Häufig verbergen sie jedoch ihre Ängste und Sorgen, weil sie die Eltern nicht zusätzlich belasten wollen. Einer solchen emotionalen Schwerstarbeit sind Kinder - egal welchen Alters - dauerhaft nicht gewachsen. Deshalb ist es wichtig, frühzeitig ein offenes und ehrliches Gespräch mit ihnen zu führen. Das ist keine leichte Aufgabe.

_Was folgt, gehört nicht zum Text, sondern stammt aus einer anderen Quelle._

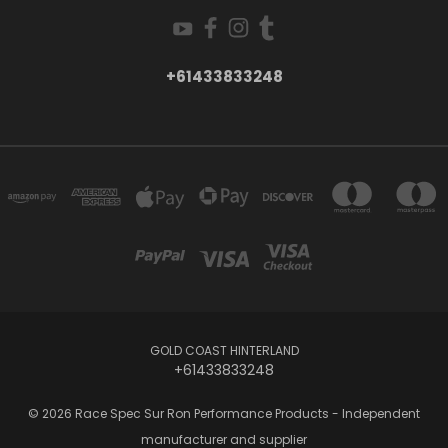
+61433833248
GOLD COAST HINTERLAND
+61433833248
© 2026 Race Spec Sur Ron Performance Products - Independent
manufacturer and supplier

Ist der erkrankte Elternteil bei der TK versichert, unterstützt die TK die Familie und ermöglicht bei Bedarf bis zu acht qualifizierte Beratungsgespräche. Eine Vereinbarung mit ausgewählten Fachärzten und Psychotherapeuten ermöglicht es, gemeinsame Strategien zum Umgang mit  der Erkrankung der Eltern festzulegen. Mögliche psychische Störungen bei den Kindern lassen sich dadurch vermeiden.